When it comes to improved governance, unfortunately the RLLC Act appears to have fallen short. Governance in this context is essentially about operator conduct. It is about how operators conduct business in relation to the residents of the community. The government sought to improve operator conduct through the introduction of a negative licensing system and mandatory education for all new operators.
To enable this new regime the RLLC Act contains a number of provisions including rules of conduct for operators. The rules require operators to: have knowledge and understanding of relevant legislation; act honestly, fairly and professionally with all parties in a negotiation or transaction carried out as operator; not engage in high pressure tactics, harassment or harsh or unconscionable conduct; ensure employees comply with the legislation; not misrepresent the nature or effect of a provision of the legislation.

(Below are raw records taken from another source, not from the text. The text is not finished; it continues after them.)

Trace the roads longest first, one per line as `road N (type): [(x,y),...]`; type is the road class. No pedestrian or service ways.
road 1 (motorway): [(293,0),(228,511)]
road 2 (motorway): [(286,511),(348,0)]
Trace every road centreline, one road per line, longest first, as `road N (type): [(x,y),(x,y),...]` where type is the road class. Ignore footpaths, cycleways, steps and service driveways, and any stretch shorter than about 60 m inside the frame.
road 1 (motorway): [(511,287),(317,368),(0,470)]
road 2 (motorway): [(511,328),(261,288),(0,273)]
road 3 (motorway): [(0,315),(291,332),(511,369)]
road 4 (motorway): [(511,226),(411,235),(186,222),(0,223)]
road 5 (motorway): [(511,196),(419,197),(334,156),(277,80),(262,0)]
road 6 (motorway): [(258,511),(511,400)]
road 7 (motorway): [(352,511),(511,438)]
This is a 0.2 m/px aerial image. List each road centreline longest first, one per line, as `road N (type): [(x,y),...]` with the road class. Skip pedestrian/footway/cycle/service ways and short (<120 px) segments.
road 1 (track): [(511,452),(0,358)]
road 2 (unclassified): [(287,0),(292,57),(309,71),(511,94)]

Although they read well, the rules of conduct have proven ineffective. Many home owners have complained about breaches of the rules of conduct to the regulator (NSW Fair Trading), however feedback provided to the Tenants’ Union is that this has not resulted in improved operator conduct.

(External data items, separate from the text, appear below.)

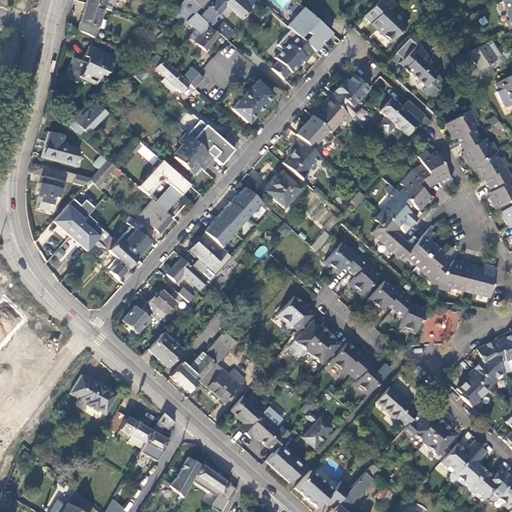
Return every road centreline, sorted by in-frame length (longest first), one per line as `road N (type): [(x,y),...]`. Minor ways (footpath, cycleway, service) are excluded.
road 1 (residential): [(88,331),(345,47),(370,70)]
road 2 (tertiary): [(53,0),(7,160),(7,216)]
road 3 (tertiary): [(7,216),(26,262),(88,331)]
road 4 (tertiary): [(188,419),(289,511)]
road 5 (residential): [(88,331),(7,441)]
road 6 (residential): [(435,368),(371,342),(321,297)]
road 7 (tertiary): [(88,331),(188,419)]
road 8 (residential): [(435,368),(439,390),(511,464)]
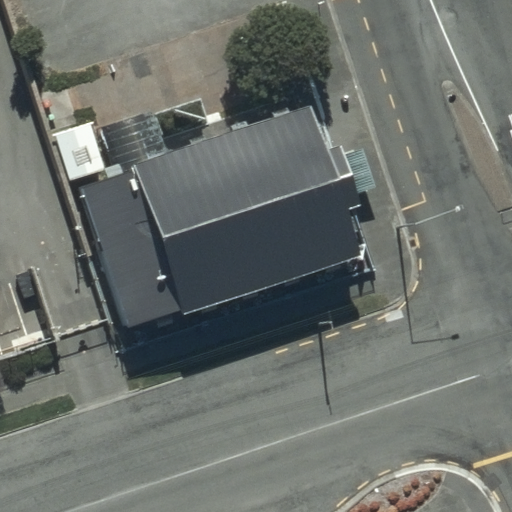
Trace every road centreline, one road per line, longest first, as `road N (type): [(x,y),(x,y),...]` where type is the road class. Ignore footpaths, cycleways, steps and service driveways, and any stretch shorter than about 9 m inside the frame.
road 1 (tertiary): [(511,365),(71,511)]
road 2 (residential): [(427,0),(511,241)]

Mandatory education for all new operators was also cited by the government as key to improving governance. Again, this objective has fallen short because there is no effective system of providing education or monitoring which operators have participated.
Another tool designed to improve governance is the requirement on the Commissioner for Fair Trading to publish on the internet particulars of enforcement or disciplinary action against an operator. Unfortunately the Commissioner does not currently publish this information.
Poor operator conduct is still a significant issue for many home owners across the State because the measures in the RLLC Act geared towards improving governance have been ineffective. In order to improve governance we need processes to address poor conduct including a proactive approach to compliance and enforcement. This requires a genuine commitment from government to address this issue and have a properly resourced regulator.
Protection of residents
The RLLC Act did bring some improvements to the rights of home owners and enhanced protection in certain areas. The removal of the old principal place of residence test has provided greater security of tenure, and beneficiaries and executors of deceased estates are now clearly covered by the Act.
The RLLC Act improved rights and protections regarding home sales and increased a home owners ability to determine who lives with them. Other improvements are around access arrangements, tree maintenance and greater access to the Tribunal to have a dispute resolved.
Conversely, some prior legislative protections appear to have been diminished rather than enhanced. Examples include: the relaxation of subject matter for community rules; the apparent transfer of site maintenance costs to home owners; the removal of assignment rights; reduced ability to challenge site fee increases; and, increased difficulty to achieve a site fee reduction when services or facilities are withdrawn or reduced.
The RLLC Act has a difficult job to do. It must balance the rights of parties with different interests, and that is not easy. It is unlikely the balance will ever be perfect but, at present the Act seems weighted too heavily in favour of operators and, having facilitated growth and viability, it now needs to tilt back towards better protecting residents.
It is important for land lease community residents to engage with the review process and let the government know what is and what is not working. There are a number of ways to do this including writing a submission and talking with your local Member of Parliament.
The Tenants’ Union will be participating in the review and we have already started consulting with residents.